What has been truly inspirational is that the faith of the crowds was met by team GB bringing back an impressive medal haul, involving 29 golds – our best performance as a nation since 1908. Apart from a horse that can win a gold medal while performing to Live and Let Die, apart from Jessica Ennis, apart from Mo Farah…oh, apart from so many special moments, I loved some of the heats in the cycling Omnium – combining skill and judgement to remain in contention, while conserving every for the final sprint without ending up too far back in the pack and getting knocked out. Laura Trott did us proud in that event!
Now that it is all over, however, life seems just that little bit less exciting. I loved all the visitors on the tube that did not know where to go. I loved pointing Italians the correct way to the Victoria line. I loved showing people how to find the Javelin trains to the Olympic Park from St Pancras station. I loved the buzz, the excitement, the flags, the organised chaos, and now – something so major in our lives has gone. We are no longer the host of the next Olympics. That honour has passed to Rio de Janeiro. And that is a feeling we will all miss. Life seemed just a little bit less colourful today, and it was not just the muggy, cloudy skies over London.
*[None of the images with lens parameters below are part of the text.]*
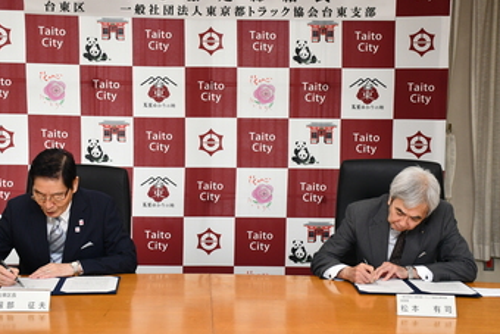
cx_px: 207
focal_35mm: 67
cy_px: 143
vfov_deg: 20.3
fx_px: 931
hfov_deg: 30.0
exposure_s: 1/200
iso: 1000
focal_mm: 38
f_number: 7.1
How could it be over?
Well, the truth is, it isn’t over. You might notice that I’ve referred to the “London Olympics” and not “the Games” or “London 2012”. This is entirely on purpose. For you see, we’ve become just a little bit addicted to the excitement of seeing athletes and medal ceremonies and soaking up the great atmosphere in the city. I was coming back from work today, and the tube seemed strangely empty. For it seems we want more. And more we will get. The Paralympics start in just over two weeks, and I think people are excited. They want to feel that buzz in the crowd, the packed venues, the breaking of records and the chance to cheer on some inspirational sportsmen and women. So in fact, it’s not over. We’ve just reached the half-way mark. And you know, I think the prospect of more to come is just what we need! It also makes me so proud to think that the London Paralympics will be sold out.
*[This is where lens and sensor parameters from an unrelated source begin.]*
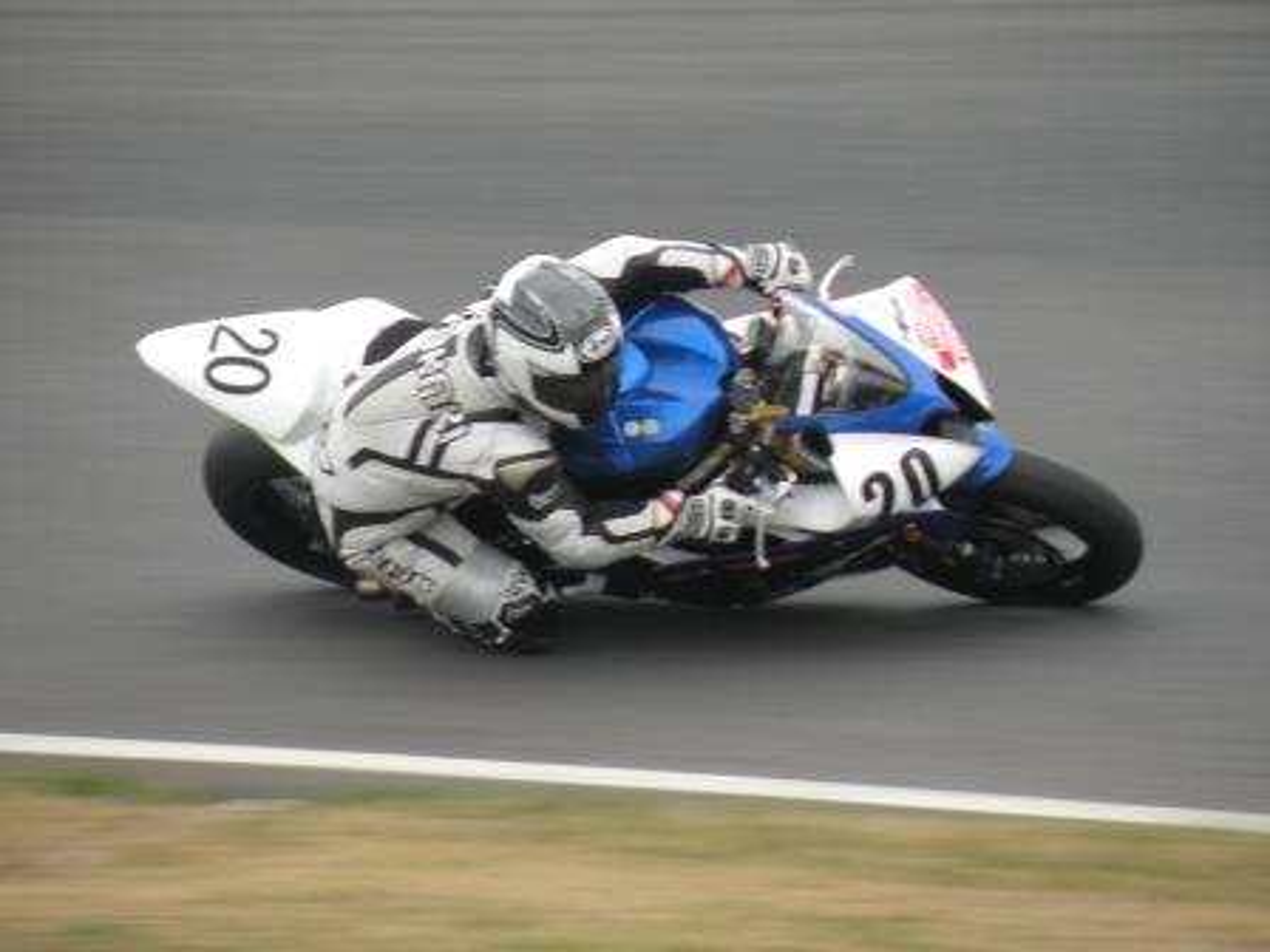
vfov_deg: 3.1
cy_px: 476
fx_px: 17830
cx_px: 635
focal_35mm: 486
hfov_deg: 4.1
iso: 64
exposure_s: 1/135
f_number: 4.5
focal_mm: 84.2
So on that positive note, and in honour of the 29 golden moments we’ve just had (and with the hope of a lot more to come) I’ve paid a little tribute of my own, with my top 29 posts to date (this is a food blog, after all). In true Olympic style, I’m happy that there is a good mixture of counties represented below, albeit that the UK is pretty well represented in this list too. And if you want a little soundtrack as you check them out, I suggest the classic Gold by Spandau Ballet or the slightly more disco-tastic Gold by Amanda Lear.
- Poffertjes (little Dutch pancakes)
- Easy Lemon Cheesecake
- Spicy Mixed Bean Stew
- Let’s make a Crunchie bar…
- Pan-Fried Feta
- Salted Caramel Macarons
- Ecclefechan Butter Tart
- Macaroon Bars
- Kanelbullar (Swedish Cinnamon Buns)
- Easy Poffertjes
- Boterkoek (Dutch Butter Cake) for Koninginnedag!
- Making Paneer
- Take it sloe…
- Maids of Honour Tarts
- Quince Jam
- Galettes Bretonnes with Mushrooms
- Welsh Cakes
- Macarons à la framboise
- Semlor (Swedish Cardamom Buns)
- Lentil and Chick Pea Curry
- What to do with windfall pears?
- Split Pea and Lentil Soup
- Horchata de Chufa
- On Location: Nordic Bakery (Soho London)
- Tonka Bean Macarons
- Red Onion and Goat Cheese Crostini
- Gooseberry Fool
That’s all for now, but I promise to include a few pictures from the various events I’ve attended shortly.